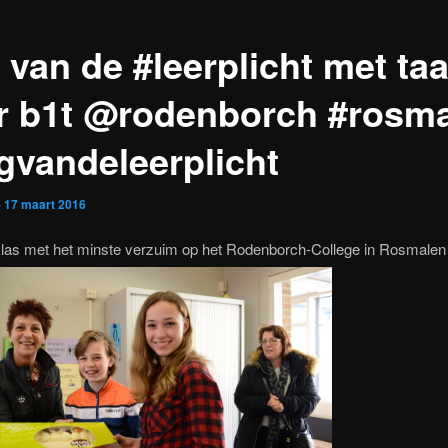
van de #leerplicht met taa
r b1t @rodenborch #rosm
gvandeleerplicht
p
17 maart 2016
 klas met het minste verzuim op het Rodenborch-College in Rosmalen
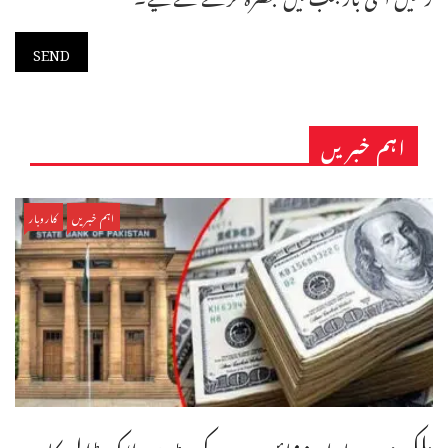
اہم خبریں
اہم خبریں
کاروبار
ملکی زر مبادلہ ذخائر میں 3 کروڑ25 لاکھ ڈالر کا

§

__What needs to be done__. Could you write out every line above exactly, leaving out the pictures?

__Result of this exercise__.
van de #leerplicht met taa
r b1t @rodenborch #rosm
gvandeleerplicht
p
17 maart 2016
 klas met het minste verzuim op het Rodenborch-College in Rosmalen
اہم خبریں
اہم خبریں
کاروبار
ملکی زر مبادلہ ذخائر میں 3 کروڑ25 لاکھ ڈالر کا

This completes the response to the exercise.